### WHAT IS NEEDED
Transcribe the following records exactly, images excluded.

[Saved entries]

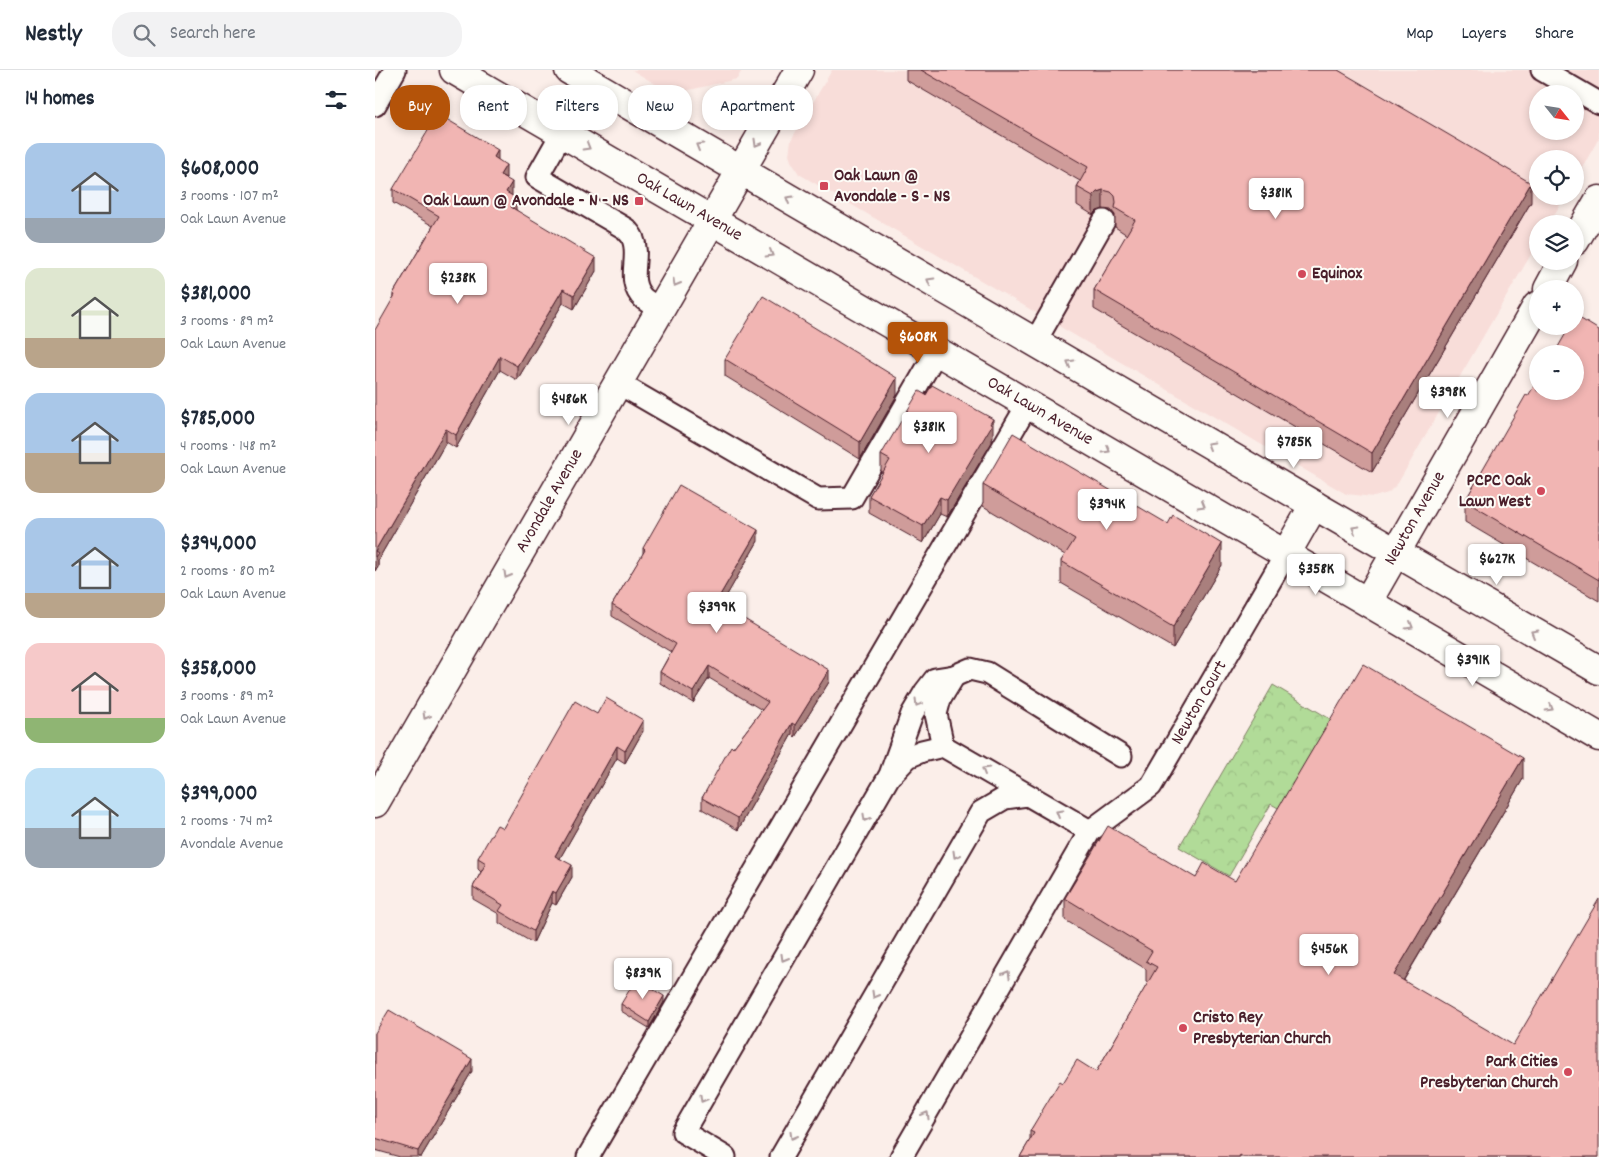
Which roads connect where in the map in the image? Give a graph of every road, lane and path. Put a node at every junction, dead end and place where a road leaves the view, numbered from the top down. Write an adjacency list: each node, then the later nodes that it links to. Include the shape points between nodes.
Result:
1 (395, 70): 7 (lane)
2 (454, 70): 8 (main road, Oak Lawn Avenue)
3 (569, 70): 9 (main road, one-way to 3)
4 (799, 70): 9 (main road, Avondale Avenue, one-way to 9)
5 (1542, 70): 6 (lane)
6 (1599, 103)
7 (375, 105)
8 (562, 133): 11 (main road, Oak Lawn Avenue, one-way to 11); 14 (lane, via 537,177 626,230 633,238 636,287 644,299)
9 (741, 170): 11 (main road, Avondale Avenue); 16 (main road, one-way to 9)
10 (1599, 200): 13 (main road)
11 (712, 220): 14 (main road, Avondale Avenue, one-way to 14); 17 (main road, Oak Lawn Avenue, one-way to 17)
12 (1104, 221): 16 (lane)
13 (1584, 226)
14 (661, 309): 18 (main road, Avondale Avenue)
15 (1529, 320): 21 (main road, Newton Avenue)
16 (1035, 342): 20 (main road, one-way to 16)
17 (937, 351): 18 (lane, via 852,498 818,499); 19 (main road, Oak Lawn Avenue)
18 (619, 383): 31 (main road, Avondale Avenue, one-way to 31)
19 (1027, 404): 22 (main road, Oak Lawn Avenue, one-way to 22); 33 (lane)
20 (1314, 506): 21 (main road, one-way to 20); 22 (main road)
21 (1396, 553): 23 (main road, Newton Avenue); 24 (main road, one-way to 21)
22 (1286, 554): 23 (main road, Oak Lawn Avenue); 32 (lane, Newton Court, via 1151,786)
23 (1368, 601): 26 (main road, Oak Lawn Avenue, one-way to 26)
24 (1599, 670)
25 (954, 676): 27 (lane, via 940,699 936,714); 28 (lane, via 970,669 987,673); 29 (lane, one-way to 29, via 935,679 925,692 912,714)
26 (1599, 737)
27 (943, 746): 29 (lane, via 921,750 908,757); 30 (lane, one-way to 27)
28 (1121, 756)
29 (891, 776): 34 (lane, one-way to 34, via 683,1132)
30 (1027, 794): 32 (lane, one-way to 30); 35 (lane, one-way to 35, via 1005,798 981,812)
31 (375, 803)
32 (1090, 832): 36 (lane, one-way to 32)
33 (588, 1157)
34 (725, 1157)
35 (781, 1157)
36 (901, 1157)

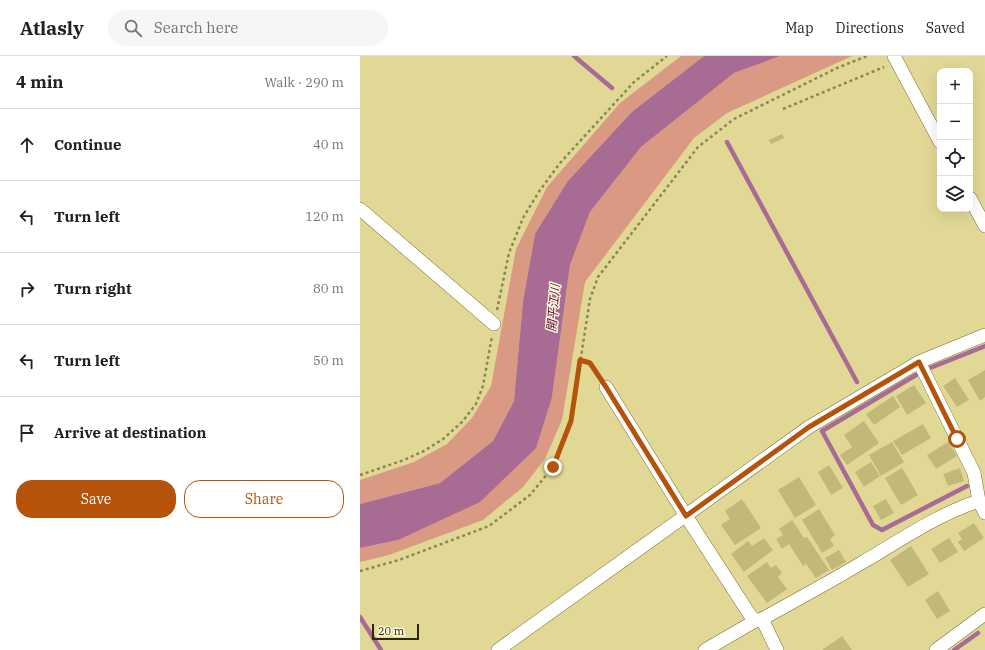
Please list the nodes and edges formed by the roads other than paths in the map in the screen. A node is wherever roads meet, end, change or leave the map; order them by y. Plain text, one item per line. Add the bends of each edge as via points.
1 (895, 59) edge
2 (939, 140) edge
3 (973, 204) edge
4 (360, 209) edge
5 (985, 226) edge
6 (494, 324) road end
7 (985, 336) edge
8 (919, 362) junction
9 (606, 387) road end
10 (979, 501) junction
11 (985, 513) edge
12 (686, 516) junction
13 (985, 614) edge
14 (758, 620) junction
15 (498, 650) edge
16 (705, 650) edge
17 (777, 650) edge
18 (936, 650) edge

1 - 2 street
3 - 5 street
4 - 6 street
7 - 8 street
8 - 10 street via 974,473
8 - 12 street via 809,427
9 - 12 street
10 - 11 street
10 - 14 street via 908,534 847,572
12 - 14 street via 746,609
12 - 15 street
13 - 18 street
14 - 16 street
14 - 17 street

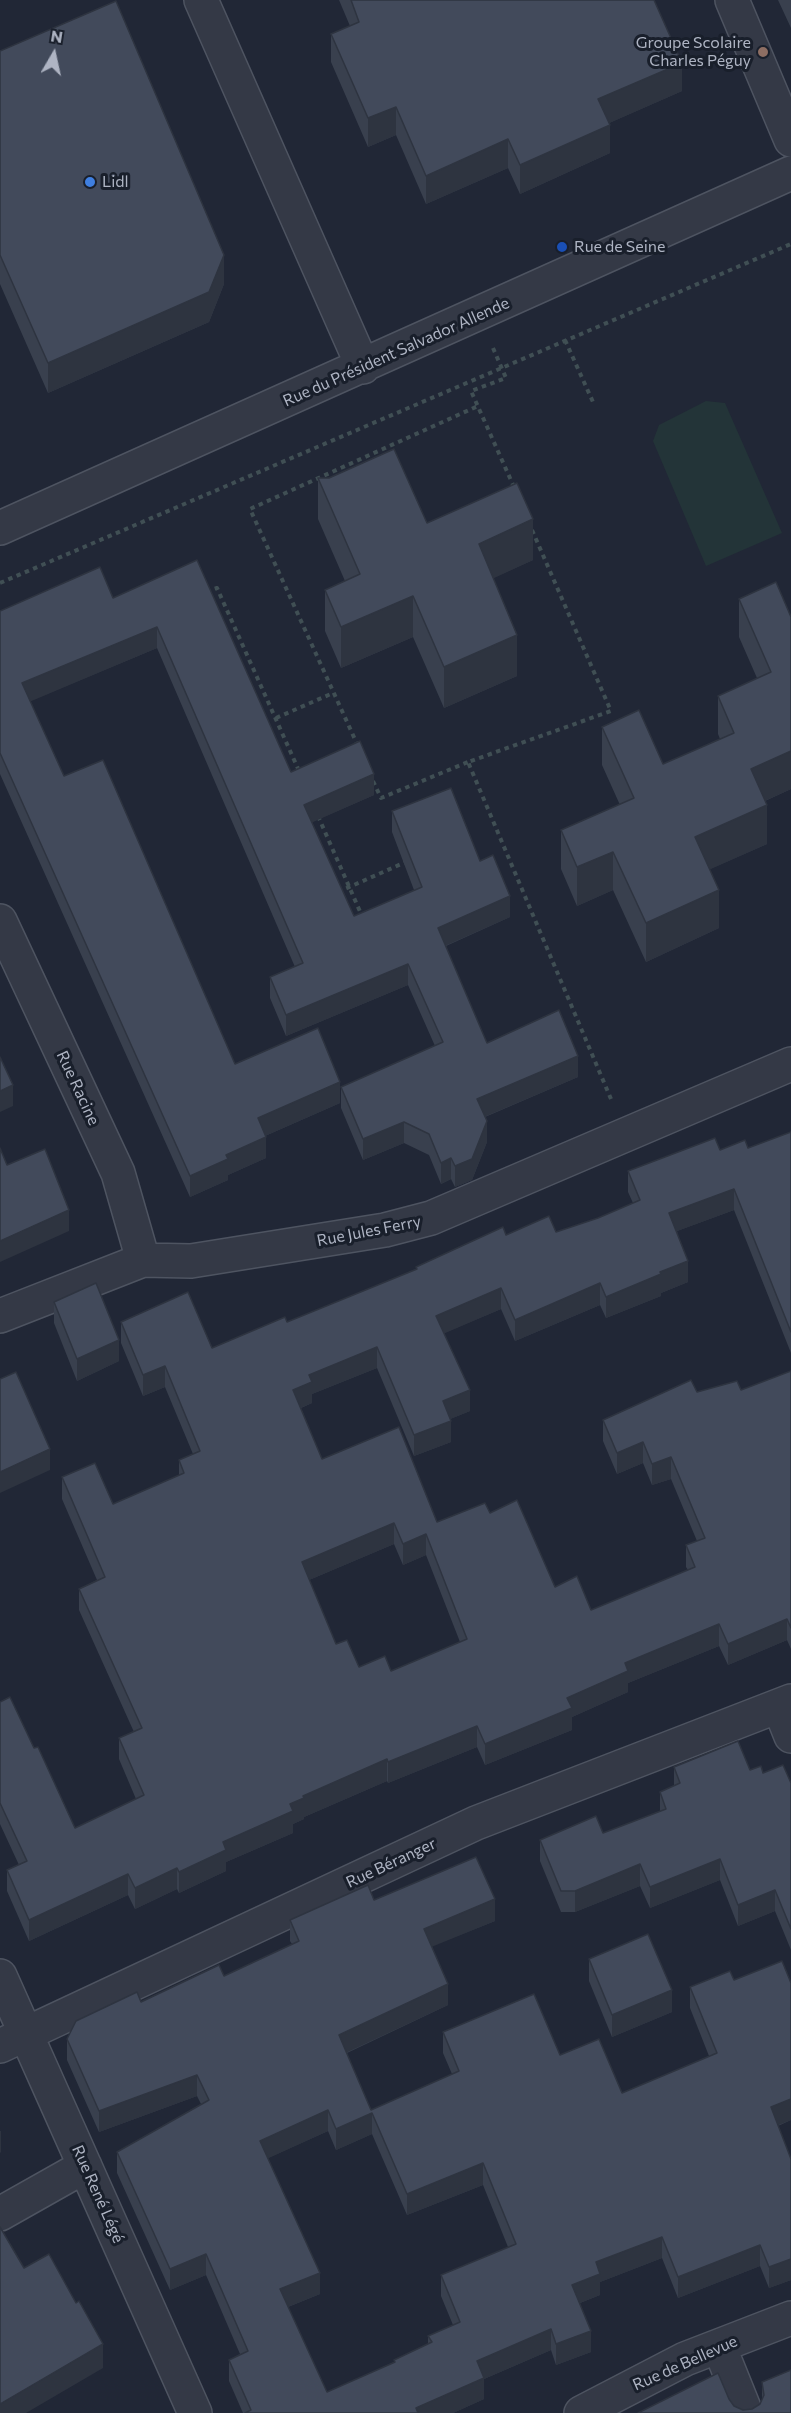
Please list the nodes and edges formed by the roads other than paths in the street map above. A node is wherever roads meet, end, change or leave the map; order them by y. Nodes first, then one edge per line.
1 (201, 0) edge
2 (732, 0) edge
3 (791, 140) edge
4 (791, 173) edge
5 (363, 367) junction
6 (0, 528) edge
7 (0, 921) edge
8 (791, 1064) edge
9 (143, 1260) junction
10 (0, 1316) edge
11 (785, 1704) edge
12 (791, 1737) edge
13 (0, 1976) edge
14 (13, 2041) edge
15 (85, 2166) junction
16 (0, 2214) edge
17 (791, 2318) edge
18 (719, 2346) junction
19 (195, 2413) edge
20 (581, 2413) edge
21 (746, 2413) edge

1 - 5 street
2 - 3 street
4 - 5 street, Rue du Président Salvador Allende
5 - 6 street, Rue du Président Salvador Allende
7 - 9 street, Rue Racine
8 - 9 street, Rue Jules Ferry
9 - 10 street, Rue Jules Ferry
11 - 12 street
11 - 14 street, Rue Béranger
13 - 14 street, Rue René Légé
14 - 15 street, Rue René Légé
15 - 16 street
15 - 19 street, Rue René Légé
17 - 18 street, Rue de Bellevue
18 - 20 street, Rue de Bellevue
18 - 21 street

### TASK ANSWER
Which roads connect where in the map in the image? Give a graph of every road, lane and path. Put a node at every junction, dead end and place where a road leaves the view, numbered from the top down. Write an adjacency list: each node, then the later nodes that it links to. Include the shape points between nodes.
Result:
1 (395, 70): 7 (lane)
2 (454, 70): 8 (main road, Oak Lawn Avenue)
3 (569, 70): 9 (main road, one-way to 3)
4 (799, 70): 9 (main road, Avondale Avenue, one-way to 9)
5 (1542, 70): 6 (lane)
6 (1599, 103)
7 (375, 105)
8 (562, 133): 11 (main road, Oak Lawn Avenue, one-way to 11); 14 (lane, via 537,177 626,230 633,238 636,287 644,299)
9 (741, 170): 11 (main road, Avondale Avenue); 16 (main road, one-way to 9)
10 (1599, 200): 13 (main road)
11 (712, 220): 14 (main road, Avondale Avenue, one-way to 14); 17 (main road, Oak Lawn Avenue, one-way to 17)
12 (1104, 221): 16 (lane)
13 (1584, 226)
14 (661, 309): 18 (main road, Avondale Avenue)
15 (1529, 320): 21 (main road, Newton Avenue)
16 (1035, 342): 20 (main road, one-way to 16)
17 (937, 351): 18 (lane, via 852,498 818,499); 19 (main road, Oak Lawn Avenue)
18 (619, 383): 31 (main road, Avondale Avenue, one-way to 31)
19 (1027, 404): 22 (main road, Oak Lawn Avenue, one-way to 22); 33 (lane)
20 (1314, 506): 21 (main road, one-way to 20); 22 (main road)
21 (1396, 553): 23 (main road, Newton Avenue); 24 (main road, one-way to 21)
22 (1286, 554): 23 (main road, Oak Lawn Avenue); 32 (lane, Newton Court, via 1151,786)
23 (1368, 601): 26 (main road, Oak Lawn Avenue, one-way to 26)
24 (1599, 670)
25 (954, 676): 27 (lane, via 940,699 936,714); 28 (lane, via 970,669 987,673); 29 (lane, one-way to 29, via 935,679 925,692 912,714)
26 (1599, 737)
27 (943, 746): 29 (lane, via 921,750 908,757); 30 (lane, one-way to 27)
28 (1121, 756)
29 (891, 776): 34 (lane, one-way to 34, via 683,1132)
30 (1027, 794): 32 (lane, one-way to 30); 35 (lane, one-way to 35, via 1005,798 981,812)
31 (375, 803)
32 (1090, 832): 36 (lane, one-way to 32)
33 (588, 1157)
34 (725, 1157)
35 (781, 1157)
36 (901, 1157)

Please list the nodes and edges formed by the roads other than paths in the map in the screen. A node is wherever roads meet, end, change or leave the map; order them by y. Plain text, one item per line. Add the bends of each edge as via points.
1 (895, 59) edge
2 (939, 140) edge
3 (973, 204) edge
4 (360, 209) edge
5 (985, 226) edge
6 (494, 324) road end
7 (985, 336) edge
8 (919, 362) junction
9 (606, 387) road end
10 (979, 501) junction
11 (985, 513) edge
12 (686, 516) junction
13 (985, 614) edge
14 (758, 620) junction
15 (498, 650) edge
16 (705, 650) edge
17 (777, 650) edge
18 (936, 650) edge

1 - 2 street
3 - 5 street
4 - 6 street
7 - 8 street
8 - 10 street via 974,473
8 - 12 street via 809,427
9 - 12 street
10 - 11 street
10 - 14 street via 908,534 847,572
12 - 14 street via 746,609
12 - 15 street
13 - 18 street
14 - 16 street
14 - 17 street

Please list the nodes and edges formed by the roads other than paths in the street map above. A node is wherever roads meet, end, change or leave the map; order them by y. Nodes first, then one edge per line.
1 (201, 0) edge
2 (732, 0) edge
3 (791, 140) edge
4 (791, 173) edge
5 (363, 367) junction
6 (0, 528) edge
7 (0, 921) edge
8 (791, 1064) edge
9 (143, 1260) junction
10 (0, 1316) edge
11 (785, 1704) edge
12 (791, 1737) edge
13 (0, 1976) edge
14 (13, 2041) edge
15 (85, 2166) junction
16 (0, 2214) edge
17 (791, 2318) edge
18 (719, 2346) junction
19 (195, 2413) edge
20 (581, 2413) edge
21 (746, 2413) edge

1 - 5 street
2 - 3 street
4 - 5 street, Rue du Président Salvador Allende
5 - 6 street, Rue du Président Salvador Allende
7 - 9 street, Rue Racine
8 - 9 street, Rue Jules Ferry
9 - 10 street, Rue Jules Ferry
11 - 12 street
11 - 14 street, Rue Béranger
13 - 14 street, Rue René Légé
14 - 15 street, Rue René Légé
15 - 16 street
15 - 19 street, Rue René Légé
17 - 18 street, Rue de Bellevue
18 - 20 street, Rue de Bellevue
18 - 21 street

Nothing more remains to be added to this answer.